Русские суда ушли из бухты Корсуня с попутным ветром, и вскоре Владимир достиг устья. Днепра. Путь стал труднее, но, возвращаясь к родным очагам, воины не жалели сил, когда шли против течения на веслах, когда тянули ладьи и струги через Алатырскую возвышенность.

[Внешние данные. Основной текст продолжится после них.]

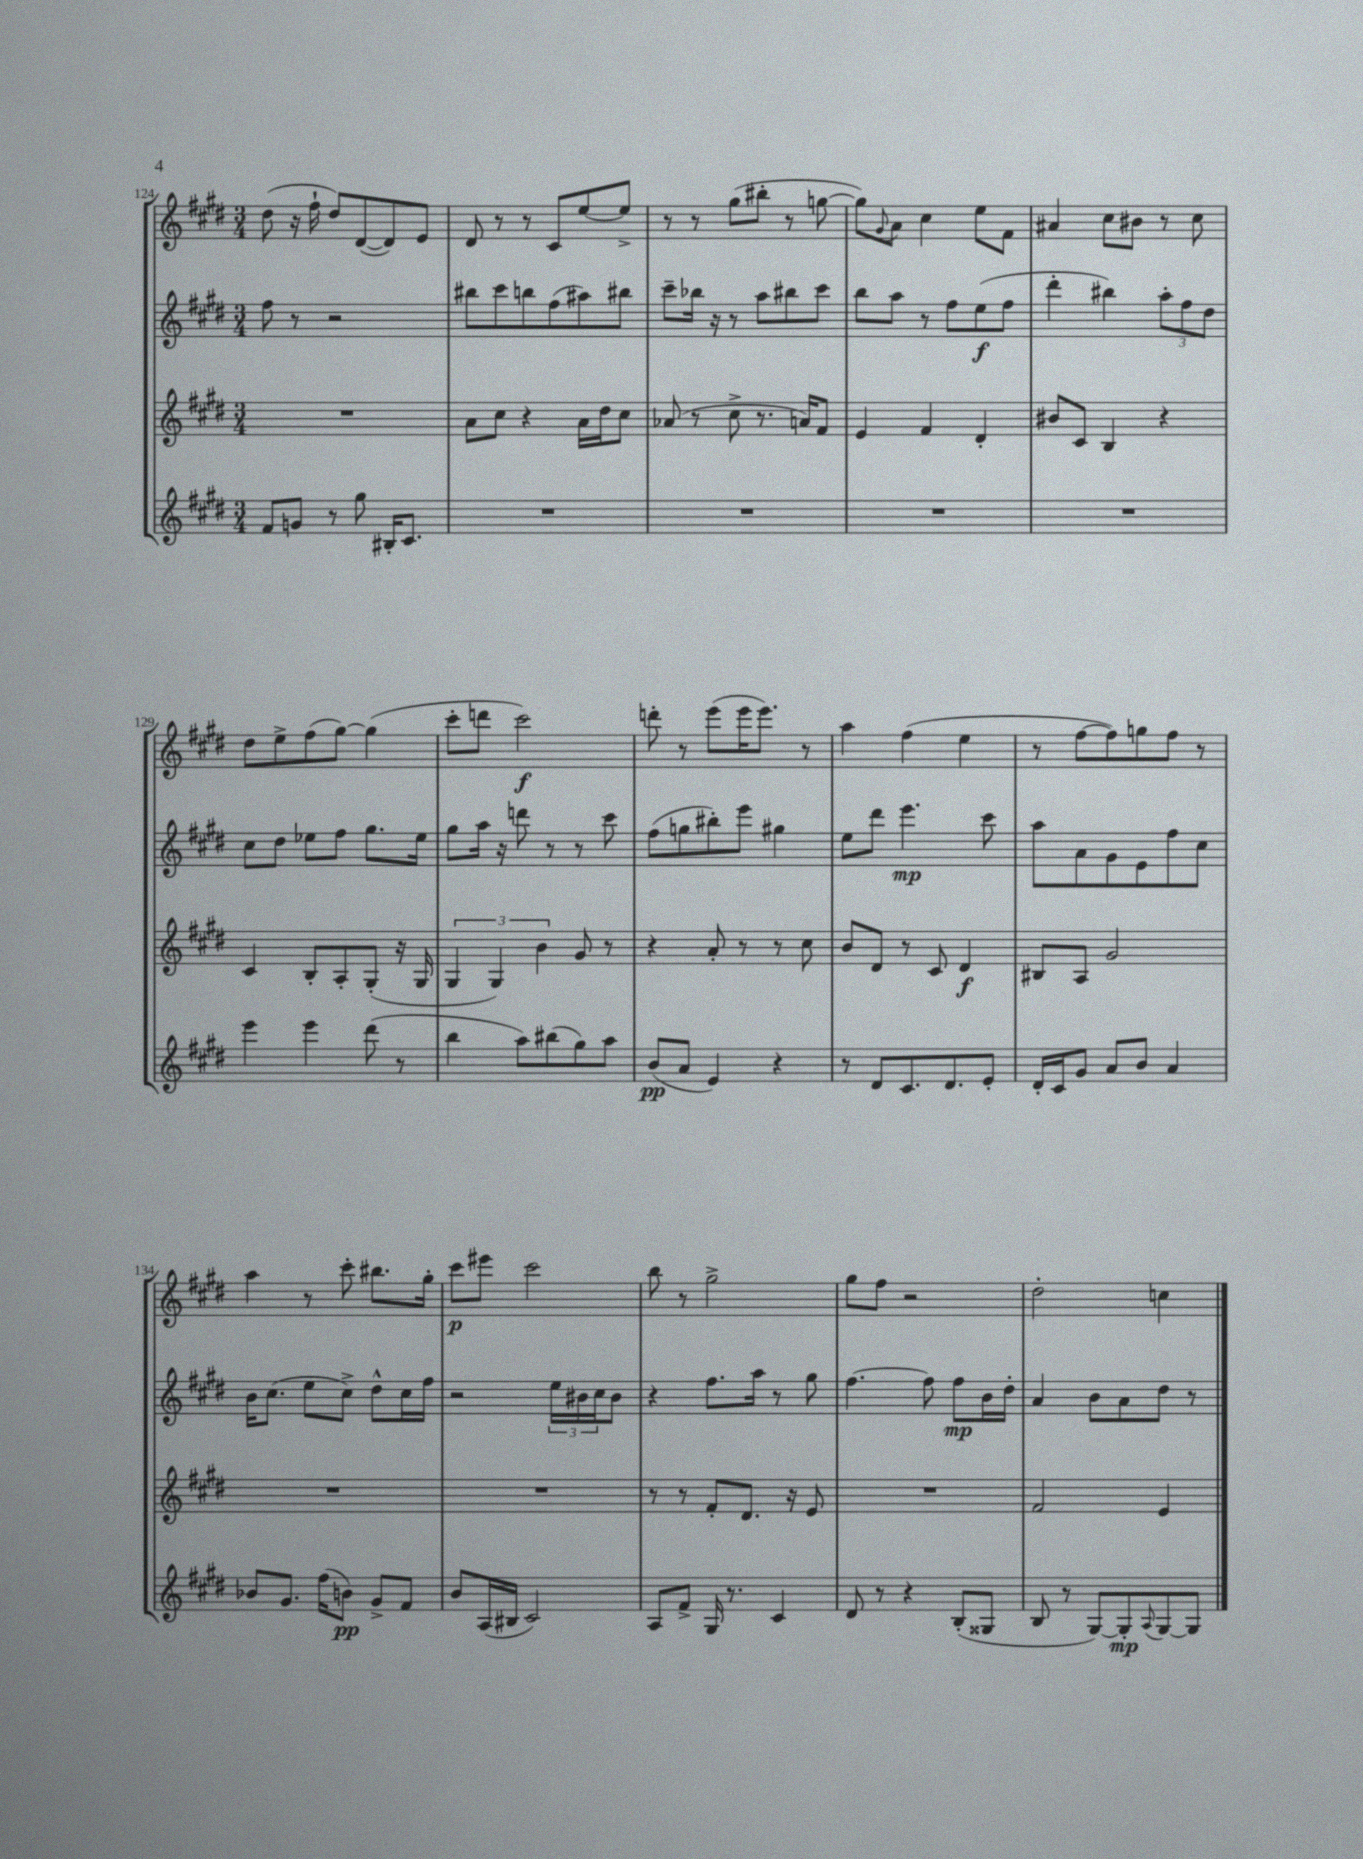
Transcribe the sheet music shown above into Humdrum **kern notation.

**kern	**dynam	**kern	**dynam	**kern	**dynam	**kern	**dynam
*part4	*part4	*part3	*part3	*part2	*part2	*part1	*part1
*staff4	*staff4	*staff3	*staff3	*staff2	*staff2	*staff1	*staff1
*clefG2	*	*clefG2	*	*clefG2	*	*clefG2	*
*k[f#c#g#d#]	*	*k[f#c#g#d#]	*	*k[f#c#g#d#]	*	*k[f#c#g#d#]	*
*M3/4	*	*M3/4	*	*M3/4	*	*M3/4	*
=124	=124	=124	=124	=124	=124	=124	=124
8f#/L	.	2.r	.	8ff#\	.	(8dd#\	.
8gn/J	.	.	.	8r	.	16r	.
.	.	.	.	.	.	16ff#`\	.
8r	.	.	.	2r	.	8dd#/L)	.
8gg#\	.	.	.	.	.	([8d#/	.
16B#X'/KL	.	.	.	.	.	8d#/])	.
8.c#/J	.	.	.	.	.	.	.
.	.	.	.	.	.	8e/J	.
=125	=125	=125	=125	=125	=125	=125	=125
2.r	.	8a\L	.	8bb#X\L	.	8d#/	.
.	.	8cc#\J	.	8ccc#\	.	8r	.
.	.	4r	.	8bbn\	.	8r	.
.	.	.	.	(8ff#\	.	8c#/L	.
.	.	16a\LL	.	8aa#X\)	.	[8ee/	.
.	.	16dd#\J	.	.	.	.	.
.	.	8cc#\J	.	8bb#X\J	.	8ee^/J]	.
=126	=126	=126	=126	=126	=126	=126	=126
2.r	.	(8a-X/	.	8ccc#~\L	.	8r	.
.	.	8r	.	16bb-X\Jk	.	8r	.
.	.	.	.	16r	.	.	.
.	.	8cc#^\	.	8r	.	(8gg#\L	.
.	.	8.r	.	8aa\L	.	8bb#X'\J	.
.	.	.	.	8bb#X\	.	8r	.
.	.	16an/KL)	.	.	.	.	.
.	.	8f#/J	.	8ccc#\J	.	[8ggn\	.
=127	=127	=127	=127	=127	=127	=127	=127
2.r	.	4e/	.	8bb\L	.	8gg\L])	.
.	.	.	.	.	.	8qqg#/	.
.	.	.	.	8aa\J	.	8a\J	.
.	.	4f#/	.	8r	.	4cc#\	.
.	.	.	.	8ff#\L	.	.	.
.	.	4d#'/	.	(8ee\	f	8ee\L	.
.	.	.	.	8ff#\J	.	8f#\J	.
=128	=128	=128	=128	=128	=128	=128	=128
2.r	.	8b#X/L	.	4ddd#'\	.	4a#X/	.
.	.	8c#/J	.	.	.	.	.
.	.	4B/	.	4bb#X\)	.	8cc#\L	.
.	.	.	.	.	.	8b#X\J	.
.	.	4r	.	12aa'\L	.	8r	.
.	.	.	.	12ff#\	.	.	.
.	.	.	.	.	.	8cc#\	.
.	.	.	.	12dd#\J	.	.	.
!!LO:LB:g=z
=129	=129	=129	=129	=129	=129	=129	=129
4eee\	.	4c#/	.	8cc#\L	.	8dd#\L	.
.	.	.	.	8dd#\J	.	8ee^\	.
4eee\	.	8B'/L	.	8ee-X\L	.	(8ff#\	.
.	.	8A'/	.	8ff#\J	.	[8gg#\J)	.
(8ddd#\	.	(8G#'/J	.	8.gg#\L	.	(4gg#\]	.
8r	.	16r	.	.	.	.	.
.	.	16G#/	.	16ee-\Jk	.	.	.
=130	=130	=130	=130	=130	=130	=130	=130
4bb\	.	6G#/	.	8gg#\L	.	8ccc#'\L	.
.	.	.	.	16aa\Jk	.	8dddn\J	.
.	.	6G#/)	.	.	.	.	.
.	.	.	.	16r	.	.	.
8aa\L)	.	.	.	8dddn\	.	2ccc#\)	f
.	.	6b\	.	.	.	.	.
(8bb#X\	.	.	.	8r	.	.	.
8gg#\)	.	8g#/	.	8r	.	.	.
8aa\J	.	8r	.	8ccc#\	.	.	.
=131	=131	=131	=131	=131	=131	=131	=131
(8b/L	pp	4r	.	(8ff#\L	.	8dddn'\	.
8a/J	.	.	.	8ggn\	.	8r	.
4e/)	.	8a'/	.	8bb#X'\)	.	(8eee\L	.
.	.	8r	.	8eee\J	.	16eee\K	.
.	.	.	.	.	.	8.eee\J)	.
4r	.	8r	.	4gg#X\	.	.	.
.	.	8cc#\	.	.	.	8r	.
=132	=132	=132	=132	=132	=132	=132	=132
8r	.	8b/L	.	8ee\L	.	4aa\	.
8d#/L	.	8d#/J	.	8ddd#\J	.	.	.
8.c#/	.	8r	.	4.eee\	mp	(4ff#\	.
.	.	8c#/	.	.	.	.	.
8.d#/	.	.	.	.	.	.	.
.	.	4d#/	f	.	.	4ee\	.
8e'/J	.	.	.	8ccc#\	.	.	.
=133	=133	=133	=133	=133	=133	=133	=133
16d#'/LL	.	8B#X/L	.	8aa\L	.	8r	.
16c#/J	.	.	.	.	.	.	.
8g#/J	.	8A/J	.	8a\	.	[8ff#\L	.
8a/L	.	2g#/	.	8g#\	.	8ff#\])	.
8b/J	.	.	.	8e\	.	8ggn\	.
4a/	.	.	.	8ff#\	.	8ff#\J	.
.	.	.	.	8cc#\J	.	8r	.
!!LO:LB:g=z
=134	=134	=134	=134	=134	=134	=134	=134
8b-X/L	.	2.r	.	16b\KL	.	4aa\	.
.	.	.	.	(8.cc#\J	.	.	.
8.g#/J	.	.	.	.	.	.	.
.	.	.	.	8ee\L	.	8r	.
(16ff#\KL	.	.	.	.	.	.	.
8bn\J)	pp	.	.	8cc#^\J)	.	8ccc#'\	.
8g#^/L	.	.	.	8dd#^^\L	.	8.bb#X\L	.
8f#/J	.	.	.	16cc#\L	.	.	.
.	.	.	.	16ff#\JJ	.	16gg#'\Jk	.
=135	=135	=135	=135	=135	=135	=135	=135
8b/L	.	2.r	.	2r	.	8ccc#\L	p
(16A/L	.	.	.	.	.	8eee#X\J	.
16B#X/JJ	.	.	.	.	.	.	.
2c#/)	.	.	.	.	.	2ccc#\	.
.	.	.	.	24ee\LL	.	.	.
.	.	.	.	24b#X\	.	.	.
.	.	.	.	24cc#\J	.	.	.
.	.	.	.	8b#\J	.	.	.
=136	=136	=136	=136	=136	=136	=136	=136
8A/L	.	8r	.	4r	.	8bb\	.
8f#^/J	.	8r	.	.	.	8r	.
16G#/	.	8f#'/L	.	8.ff#\L	.	2gg#^\	.
8.r	.	.	.	.	.	.	.
.	.	8.d#/J	.	.	.	.	.
.	.	.	.	16aa\Jk	.	.	.
4c#/	.	.	.	8r	.	.	.
.	.	16r	.	.	.	.	.
.	.	8e/	.	8gg#\	.	.	.
=137	=137	=137	=137	=137	=137	=137	=137
8d#/	.	2.r	.	[4.ff#\	.	8gg#\L	.
8r	.	.	.	.	.	8ff#\J	.
4r	.	.	.	.	.	2r	.
.	.	.	.	8ff#\]	.	.	.
(8B'/L	.	.	.	8ff#\L	mp	.	.
8G##X/J	.	.	.	16b\L	.	.	.
.	.	.	.	16dd#'\JJ	.	.	.
=138	=138	=138	=138	=138	=138	=138	=138
8B/	.	2f#/	.	4a/	.	2dd#'\	.
8r	.	.	.	.	.	.	.
[8G#/L)	.	.	.	8b\L	.	.	.
8G#'/]	mp	.	.	8a\	.	.	.
8qqA/	.	.	.	.	.	.	.
[8G#/	.	4e/	.	8dd#\J	.	4ccn\	.
8G#/J]	.	.	.	8r	.	.	.
==	==	==	==	==	==	==	==
*-	*-	*-	*-	*-	*-	*-	*-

Печенеги на сей раз не тревожили русичей, хотя их конные сотни нет-нет да и показывались вдали, почти сходились с конными дозорами княжеской дружины. Вот уже и днепровские пороги позади, и речка Рось с городком Родня проплыли мимо. До Киева рукой подать. Князь Владимир и княгиня Анна в сопровождении отряда гридней и отроков, с отрядом греческих воинов во главе с Тарсом и вместе с дядей Добрыней умчали вперед, чтобы побыстрее достичь стольного града. Расторопный Добрыня послал в Киев гонцов, чтобы дворцовая челядь приготовила великокняжеские палаты к прибытию молодоженов. Сам князь Владимир и Анна спешили уединиться в княжеском тереме и унять жар сердец, которые, похоже, за долгий путь слились в одно. Молодая царевна-княгиня полюбила своего супруга со всей страстью южного нрава. Он же пылал от иного, может, от жажды и нетерпения утолить пылающую плоть, кому это ведомо…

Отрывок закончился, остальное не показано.